● **Work required**: Write out, character for character, the text read from every item below, and leave the pictures out of your answer.

● **Saved data entries**:
☆ ☆ ☆

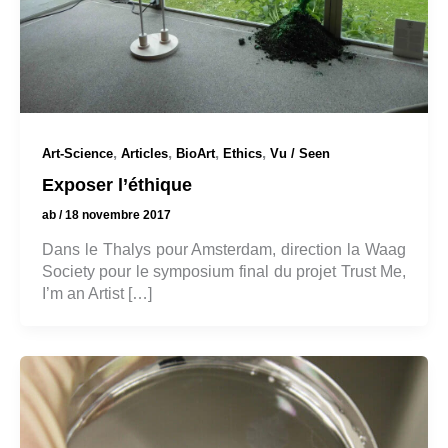
,
,
,
,
Art-Science
Articles
BioArt
Ethics
Vu / Seen
Exposer l’éthique
ab
/
18 novembre 2017
Dans le Thalys pour Amsterdam, direction la Waag
Society pour le symposium final du projet Trust Me,
I’m an Artist […]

☆ ☆ ☆

● **Reply to the exercise**:
,
,
,
,
Art-Science
Articles
BioArt
Ethics
Vu / Seen
Exposer l’éthique
ab
/
18 novembre 2017
Dans le Thalys pour Amsterdam, direction la Waag
Society pour le symposium final du projet Trust Me,
I’m an Artist […]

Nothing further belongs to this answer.